Often, there is evidence for cross-talk between the various angiogenic factors. For example, TGF-β1 and plasminogen activator inhibitor-1 (PAI-1) are overexpressed in PDAC [117,118], TGF-β1 induces PAI-1 expression in pancreatic cancer cells [119], and both TGF-β1 and PAI-1 and can promote angiogenesis in vivo [120-122]. TGF-βs are initially released as latent molecules that form complexes with latent binding protein (LTBP), and their biological effectiveness is dependent on their activation by such proteins as plasmin, uPA and its receptor, the insulin-like growth factor II (IGF-2) receptor, and tissue transglutaminase [123,124]. The IGF-2 receptor, as well as uPA and its receptor are overexpressed in PDAC [125,126], and pancreatic cancer cell lines express tissue transglutaminase [127]. Furthermore, uPA and its receptor, as well as tissue transglutaminase, have been implicated in the angiogenic process [128,129], and the angiogenic potential of TGF-βs may be enhanced by the presence of Smad4 mutations [130], which are frequent in PDAC. uPA can transctivate EGFR [131], and EGFR activation can induce the expression of VEGF and the pro-angiogenic chemokine interleukin-8 [132,133]. Taken together, these observations suggest that multiple pathways interact to enhance angiogenesis in PDAC.

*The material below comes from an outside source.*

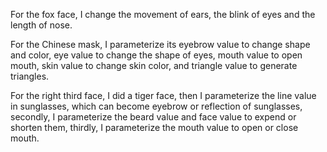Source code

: For the fox face, I change the movement of ears, the blink of eyes and the length of nose.

For the Chinese mask, I parameterize its eyebrow value to change shape and color, eye value to change the shape of eyes, mouth value to open mouth, skin value to change skin color, and triangle value to generate triangles.

For the right third face, I did a tiger face, then I parameterize the line value in sunglasses, which can become eyebrow or reflection of sunglasses, secondly, I parameterize the beard value and face value to expend or shorten them, thirdly, I parameterize the mouth value to open or close mouth.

The pancreatic microenvironment may also serve to promote tumor angiogenesis [134]. In addition, as a consequence of the existence of a continuous intra-pancreatic portal circulation, pancreatic cancer cells may be exposed to high levels of islet cell derived hormones such as insulin and growth factors such as TGF-βs [135]. High insulin levels bind and activate the IGF-1 receptor, which can then promote angiogenesis [136,137]. Furthermore, islet cell derived TGF-βs may enhance matrix metalloprotease-9 (MMP-9) and VEGF expression in PDAC [31,138], and suppress PTEN expression [139]. MMP-9 enhances tumor angiogenesis [140] whereas PTEN, a phosphatase with specificity for 3-phosphorylated inositol phospholipids, has been implicated in the suppression of tumor angiogenesis [141].

Conclusion

PDAC is a biologically aggressive malignancy that has a propensity to spread locally and metastasize distally. While not grossly vascular, these cancers exhibit foci of micro-angiogenesis and overexpress multiple pro-angiogenic factors. VEGF and related ligands represent a crucial component of this pro-angiogenic switch, as evidenced by the presence of high levels of VEGF in ascitic fluid of PDAC patients [142], the correlation between high serum VEGF levels and disease recurrence post-operatively [143], and the observation that high VEGFR-2 levels are associated with a worse prognosis in this disease [144]. Therefore, mechanisms that target VEGF and the various pathways that enhance the angiogenic process in PDAC [145] may ultimately be of great therapeutic benefit in patients with unresectable disease as well as following surgery to prevent disease recurrence.